Day 29: Hopes, Dreams, And Plans You Have For The Next 365 Days

Monday, November 29, 2010

Hopes, Dreams, and Plans for the next year.

Well, guessing that the people who reads these blogs, if any, are people who actually have met me and know a little about me. Which I suppose even if they never have, probably know a bit about me now. I'd say that of the people who do know a little, know that I usually over-analyze my life and plans for the future to the point of it sounding ridiculous. I used to have my life established out by the years of my life and what goals I would have accomplished by those years. It was pretty idiotic. I still have plans for my life, and they still have a rough time range around them, but right now I feel like everything is on hold.

I want to get my EMT basics, and I've wanted to for the past two years. It continues to be on hold. I'm not sure if it is on hold because of me and my laziness, or if it's just not God's plan for me. I've attempted getting into the class at least three times, three different semesters and it just never pans out. This disappoints me because I'm lost if I don't know how to go about getting this.
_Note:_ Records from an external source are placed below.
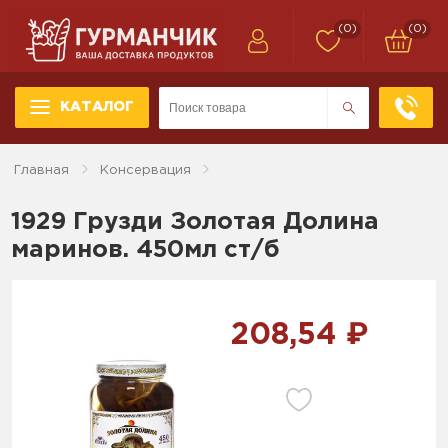
(0)
(0)
КАТАЛОГ
Главная
Консервация
1929 Грузди Золотая Долина
маринов. 450мл ст/б
208,54 ₽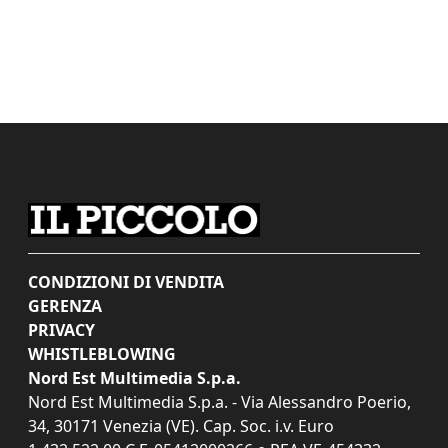
CONDIZIONI DI VENDITA
GERENZA
PRIVACY
WHISTLEBLOWING
Nord Est Multimedia S.p.a.
Nord Est Multimedia S.p.a. - Via Alessandro Poerio,
34, 30171 Venezia (VE). Cap. Soc. i.v. Euro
It's unclear to me the exact reason of why I even want this. It's nothing to do with my field of interest but yet I still feel a strong passion to go for this. I used to think I was suppose to get this to help out with a mission project that I'm passionate about. It has to do with Sex trafficking, called Phas 3 and the link is in the "Links of Interest" section on here. Anyways, I wanted to get that so that I could go on a mission and actually help, but that mission is in a month and therefore out of the picture.

I have hoped to have gotten a job since last January, and it's been a full blown year, and here I'm sitting on my couch occupying myself with a blog. Yeah, I am still in school, but I feel that that is also going no where. I don't put much effort into my studies and I feel absolutely no desire to go to class and sit through this junk that I feel is so irrelevant to life. I wanted/ still want a job in a nursing home, or just a job with meaning.

A job that gives me a meaning, or a reason to my life. A reason to wake up in the morning and actually go through with my day. A reason to not just waste my life away and lay in bed or just sit at starbucks. My life is beginning to feel excessively pointless.

I suppose over the next year, I want to establish a job, continue teaching the middle school d-groups, get my EMT basics, and put together an actual plan to go on a missions trip. To me, this seems like a logical plan that can happen if I go for it. I'm not sure if I'm still over reaching and just living my life in a dreamland. We'll find out.